Moodle is used for submissions, which include: ¶
II. Course Project §
The project runs for the whole semester, starting with group assembly and ending with the final presentation. The project is reported and evaluated at three milestones, namely: Dataset preparation, Information Retrieval, and Semantic Web. The expected results depend to some extent on the selected project, but some details are provided below. ¶
Milestone #1: Dataset Preparation §
The first milestone is achieved with the preparation and characterisation of the datasets proposed for the project. The datasets are the foundation for the project and the goal of the first task is to prepare and explore them, using the recommendations in the project description.

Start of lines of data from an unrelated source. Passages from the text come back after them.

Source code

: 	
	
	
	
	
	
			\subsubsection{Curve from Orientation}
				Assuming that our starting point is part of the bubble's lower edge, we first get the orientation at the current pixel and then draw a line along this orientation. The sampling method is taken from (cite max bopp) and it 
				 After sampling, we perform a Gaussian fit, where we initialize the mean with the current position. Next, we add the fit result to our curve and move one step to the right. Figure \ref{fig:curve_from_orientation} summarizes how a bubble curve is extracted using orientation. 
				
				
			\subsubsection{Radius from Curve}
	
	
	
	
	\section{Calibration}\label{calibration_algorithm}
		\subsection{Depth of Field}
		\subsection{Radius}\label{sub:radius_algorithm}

This task is heavily dependent on the datasets, which may require some extraction actions such as crawling or scraping. ¶
Work on this tasks depends on the nature, volume, organisation and accessibility of the proposed datasets. ¶
Each group must select datasets from two different types — (1) unstructured dataset rich in textual data, and (2) semantic dataset rich in structured and annotated data. ¶
The following list has a sample of the actions which may be required: ¶
- search repositories for datasets; ¶
- select convenient data subsets; ¶
- assess the authority of the data source and data quality; ¶
- perform exploratory data analysis; ¶
- characterise the datasets, identifying and describing some of their properties; ¶
- identify the conceptual model for the data domain; ¶
- identify interesting retrieval tasks in the data domain. ¶
Milestone #2: Information Retrieval §
The second milestone is achieved with the use of an information retrieval tool on the project datasets and their exploitation with free-text queries. ¶
This task makes use of state-of-the-art retrieval tools and involves the view of the datasets as collections of documents, the identification of a document model for indexing and the design of queries to be executed on the indexed information. ¶
The following list has a sample of the actions which may be required: ¶
- choose the information retrieval tool (Solr, Lucene, Terrier, Elasticsearch, …); ¶
- analyse the documents and identify their indexable components; ¶
- use the tool API to generate indexes; ¶
- use the tool API to configure the answer to queries; ¶
- demonstrate the indexing and retrieval processes; ¶
- evaluate the technologies used in this task. ¶
Milestone #3: Semantic Web §
The third milestone is achieved with the design, representation and exploitation of an ontology for the domain of the project datasets. An ontology design tool, such as Protégé, is recommended for the task. ¶
The following list has a sample of the actions which may be required: ¶
- analyse the data domain and its main concepts; ¶
- evaluate existing vocabularies or ontologies for the domain; ¶
- identify functionalities of the ontology tool; ¶
- build the ontology with the tool; ¶
- populate the ontology; ¶
- explore the ontology with appropriate queries; ¶
- evaluate qualitatively the adopted technologies for applications in the project domain. ¶
III. Student Project §
The course project may take the form of a personal project. If a student or a group of students is pursuing some personal project, or want to start one, the course may provide the context for this initiative. The evaluation of student projects has the same milestones as the regular course projects, but the deliverables are customised to the project. They are described generally as Proposal, Solution and Prototype. ¶
Step #1: Proposal §
This step involves the definition of the topic and goals of the project. ¶
The proposal includes a study of the state-of-the-art with the analysis of related work and the definition of a provisional project schedule. ¶
If the proposal is not accepted the students will take one of the course topics and continue according to the regular project milestones. ¶
Step #2: Solution §
In this step the project will proceed to the identification of user requirements and the definition of the architecture for the solution. The delivery includes the comparison with existing solutions for the same class of problems, the description of the work in progress and a preliminary evaluation of expected results. ¶